Sleep-time Compute

Type
Concept
Published
2026-04-29
Aliases
offline reasoning, between-turn compute, dream-time compute
Brief definition

Compute that an LLM agent spends between user turns — pre-computing likely answers, reorganising memory, and updating indexes — so that test-time queries are faster, cheaper, and more accurate.

What it is

Most LLM use is synchronous: the user asks, the model thinks at test time, the model answers. Sleep-time compute breaks this rhythm. The agent does work between interactions — anticipating likely next questions from the existing context, pre-computing summaries, reorganising its memory store, updating indexes — so that when the next query arrives, much of the synthesis has already been done.

shira summarises a 2025 paper showing that this offline reasoning between turns gave roughly 5× test-time compute reduction and up to 18% accuracy gains on the benchmark studied. The framing she offers is intuitive: “let LLMs dream.” The model is doing the same kind of consolidation work humans do during sleep — turning recent experience into reorganised, more accessible memory.

Why it matters

Sleep-time compute changes the economics of agent design. Test-time compute is the expensive, latency-sensitive part of the pipeline; users feel it as response time. Sleep-time compute is none of those things — it can run cheaply on background hardware, in parallel, without a user waiting. Shifting work from test time to sleep time directly improves the user-facing system.

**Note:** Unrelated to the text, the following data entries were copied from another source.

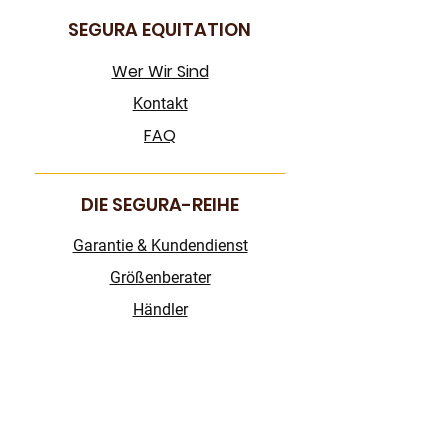
SEGURA EQUITATION
Wer Wir Sind
Kontakt
FAQ
DIE SEGURA-REIHE
Garantie & Kundendienst
Größenberater
Händler
FOLGEN SIE UNS!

The pattern shows up implicitly in several places. The LLM Knowledge Base workflow is sleep-time compute writ large: the wiki itself is the pre-computed answer cache, and lint passes find inconsistencies before any query encounters them. Agent memory systems that pre-summarise long conversations, RAG pipelines that pre-compute embeddings and reranker scores, and CI-style checks that run on every commit all share the same logic. Sleep-time compute is the architectural answer to the question of what an idle agent should be doing.